### Requirement
Type out all the data below, word for word.

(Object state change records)
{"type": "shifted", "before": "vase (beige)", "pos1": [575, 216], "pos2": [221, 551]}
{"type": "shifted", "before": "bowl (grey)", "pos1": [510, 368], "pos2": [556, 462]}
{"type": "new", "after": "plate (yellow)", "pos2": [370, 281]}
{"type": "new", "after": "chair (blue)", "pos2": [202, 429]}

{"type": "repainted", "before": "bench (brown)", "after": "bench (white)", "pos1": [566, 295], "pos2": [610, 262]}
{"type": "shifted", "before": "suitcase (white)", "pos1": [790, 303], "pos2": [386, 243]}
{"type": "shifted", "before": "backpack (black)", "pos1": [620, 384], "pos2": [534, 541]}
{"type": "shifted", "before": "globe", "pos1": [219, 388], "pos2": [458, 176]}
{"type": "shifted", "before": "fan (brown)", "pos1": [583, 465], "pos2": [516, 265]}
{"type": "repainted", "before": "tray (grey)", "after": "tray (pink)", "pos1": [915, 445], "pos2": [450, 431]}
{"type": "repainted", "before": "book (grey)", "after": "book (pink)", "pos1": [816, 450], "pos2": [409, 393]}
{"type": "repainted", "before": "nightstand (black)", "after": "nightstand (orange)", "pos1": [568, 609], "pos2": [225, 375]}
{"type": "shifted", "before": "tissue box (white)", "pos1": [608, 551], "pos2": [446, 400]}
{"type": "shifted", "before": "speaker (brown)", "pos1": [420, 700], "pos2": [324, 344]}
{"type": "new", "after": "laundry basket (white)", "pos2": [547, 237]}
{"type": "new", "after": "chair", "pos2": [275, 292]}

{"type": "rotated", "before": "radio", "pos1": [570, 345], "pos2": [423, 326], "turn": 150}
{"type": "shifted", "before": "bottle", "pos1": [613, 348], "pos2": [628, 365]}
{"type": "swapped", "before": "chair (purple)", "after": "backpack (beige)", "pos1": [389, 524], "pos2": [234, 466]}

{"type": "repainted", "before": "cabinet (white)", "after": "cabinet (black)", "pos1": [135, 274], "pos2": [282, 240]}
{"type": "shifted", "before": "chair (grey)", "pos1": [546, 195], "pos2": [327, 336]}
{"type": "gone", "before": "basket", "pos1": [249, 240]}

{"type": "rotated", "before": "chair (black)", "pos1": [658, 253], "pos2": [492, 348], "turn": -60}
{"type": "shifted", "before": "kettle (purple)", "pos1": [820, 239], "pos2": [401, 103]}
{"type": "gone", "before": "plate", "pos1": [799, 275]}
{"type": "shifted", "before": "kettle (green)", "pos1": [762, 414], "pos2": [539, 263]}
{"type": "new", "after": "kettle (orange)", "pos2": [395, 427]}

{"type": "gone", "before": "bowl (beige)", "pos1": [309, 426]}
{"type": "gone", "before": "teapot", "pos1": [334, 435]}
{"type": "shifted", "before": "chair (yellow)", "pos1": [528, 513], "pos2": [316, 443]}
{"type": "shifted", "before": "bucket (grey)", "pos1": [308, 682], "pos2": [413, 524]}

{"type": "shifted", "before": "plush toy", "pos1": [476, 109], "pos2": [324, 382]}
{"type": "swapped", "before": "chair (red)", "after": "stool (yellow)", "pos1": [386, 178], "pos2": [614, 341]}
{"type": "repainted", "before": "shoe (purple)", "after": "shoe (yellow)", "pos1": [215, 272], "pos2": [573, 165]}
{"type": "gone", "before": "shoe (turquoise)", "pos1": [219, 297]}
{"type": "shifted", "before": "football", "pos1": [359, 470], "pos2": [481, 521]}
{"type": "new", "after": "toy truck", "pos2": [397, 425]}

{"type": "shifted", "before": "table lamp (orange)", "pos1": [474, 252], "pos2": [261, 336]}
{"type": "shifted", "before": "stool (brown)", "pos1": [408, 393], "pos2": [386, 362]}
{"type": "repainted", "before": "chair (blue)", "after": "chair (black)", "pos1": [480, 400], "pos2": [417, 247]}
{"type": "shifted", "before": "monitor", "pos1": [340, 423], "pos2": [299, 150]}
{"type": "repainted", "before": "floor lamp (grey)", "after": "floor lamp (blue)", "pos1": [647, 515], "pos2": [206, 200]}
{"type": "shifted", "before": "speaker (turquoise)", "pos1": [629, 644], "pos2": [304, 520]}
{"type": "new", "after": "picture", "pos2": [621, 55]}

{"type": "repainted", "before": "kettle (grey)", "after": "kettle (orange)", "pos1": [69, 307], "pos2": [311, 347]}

### Written reply
{"type": "shifted", "before": "vase (beige)", "pos1": [575, 216], "pos2": [221, 551]}
{"type": "shifted", "before": "bowl (grey)", "pos1": [510, 368], "pos2": [556, 462]}
{"type": "new", "after": "plate (yellow)", "pos2": [370, 281]}
{"type": "new", "after": "chair (blue)", "pos2": [202, 429]}

{"type": "repainted", "before": "bench (brown)", "after": "bench (white)", "pos1": [566, 295], "pos2": [610, 262]}
{"type": "shifted", "before": "suitcase (white)", "pos1": [790, 303], "pos2": [386, 243]}
{"type": "shifted", "before": "backpack (black)", "pos1": [620, 384], "pos2": [534, 541]}
{"type": "shifted", "before": "globe", "pos1": [219, 388], "pos2": [458, 176]}
{"type": "shifted", "before": "fan (brown)", "pos1": [583, 465], "pos2": [516, 265]}
{"type": "repainted", "before": "tray (grey)", "after": "tray (pink)", "pos1": [915, 445], "pos2": [450, 431]}
{"type": "repainted", "before": "book (grey)", "after": "book (pink)", "pos1": [816, 450], "pos2": [409, 393]}
{"type": "repainted", "before": "nightstand (black)", "after": "nightstand (orange)", "pos1": [568, 609], "pos2": [225, 375]}
{"type": "shifted", "before": "tissue box (white)", "pos1": [608, 551], "pos2": [446, 400]}
{"type": "shifted", "before": "speaker (brown)", "pos1": [420, 700], "pos2": [324, 344]}
{"type": "new", "after": "laundry basket (white)", "pos2": [547, 237]}
{"type": "new", "after": "chair", "pos2": [275, 292]}

{"type": "rotated", "before": "radio", "pos1": [570, 345], "pos2": [423, 326], "turn": 150}
{"type": "shifted", "before": "bottle", "pos1": [613, 348], "pos2": [628, 365]}
{"type": "swapped", "before": "chair (purple)", "after": "backpack (beige)", "pos1": [389, 524], "pos2": [234, 466]}

{"type": "repainted", "before": "cabinet (white)", "after": "cabinet (black)", "pos1": [135, 274], "pos2": [282, 240]}
{"type": "shifted", "before": "chair (grey)", "pos1": [546, 195], "pos2": [327, 336]}
{"type": "gone", "before": "basket", "pos1": [249, 240]}

{"type": "rotated", "before": "chair (black)", "pos1": [658, 253], "pos2": [492, 348], "turn": -60}
{"type": "shifted", "before": "kettle (purple)", "pos1": [820, 239], "pos2": [401, 103]}
{"type": "gone", "before": "plate", "pos1": [799, 275]}
{"type": "shifted", "before": "kettle (green)", "pos1": [762, 414], "pos2": [539, 263]}
{"type": "new", "after": "kettle (orange)", "pos2": [395, 427]}

{"type": "gone", "before": "bowl (beige)", "pos1": [309, 426]}
{"type": "gone", "before": "teapot", "pos1": [334, 435]}
{"type": "shifted", "before": "chair (yellow)", "pos1": [528, 513], "pos2": [316, 443]}
{"type": "shifted", "before": "bucket (grey)", "pos1": [308, 682], "pos2": [413, 524]}

{"type": "shifted", "before": "plush toy", "pos1": [476, 109], "pos2": [324, 382]}
{"type": "swapped", "before": "chair (red)", "after": "stool (yellow)", "pos1": [386, 178], "pos2": [614, 341]}
{"type": "repainted", "before": "shoe (purple)", "after": "shoe (yellow)", "pos1": [215, 272], "pos2": [573, 165]}
{"type": "gone", "before": "shoe (turquoise)", "pos1": [219, 297]}
{"type": "shifted", "before": "football", "pos1": [359, 470], "pos2": [481, 521]}
{"type": "new", "after": "toy truck", "pos2": [397, 425]}

{"type": "shifted", "before": "table lamp (orange)", "pos1": [474, 252], "pos2": [261, 336]}
{"type": "shifted", "before": "stool (brown)", "pos1": [408, 393], "pos2": [386, 362]}
{"type": "repainted", "before": "chair (blue)", "after": "chair (black)", "pos1": [480, 400], "pos2": [417, 247]}
{"type": "shifted", "before": "monitor", "pos1": [340, 423], "pos2": [299, 150]}
{"type": "repainted", "before": "floor lamp (grey)", "after": "floor lamp (blue)", "pos1": [647, 515], "pos2": [206, 200]}
{"type": "shifted", "before": "speaker (turquoise)", "pos1": [629, 644], "pos2": [304, 520]}
{"type": "new", "after": "picture", "pos2": [621, 55]}

{"type": "repainted", "before": "kettle (grey)", "after": "kettle (orange)", "pos1": [69, 307], "pos2": [311, 347]}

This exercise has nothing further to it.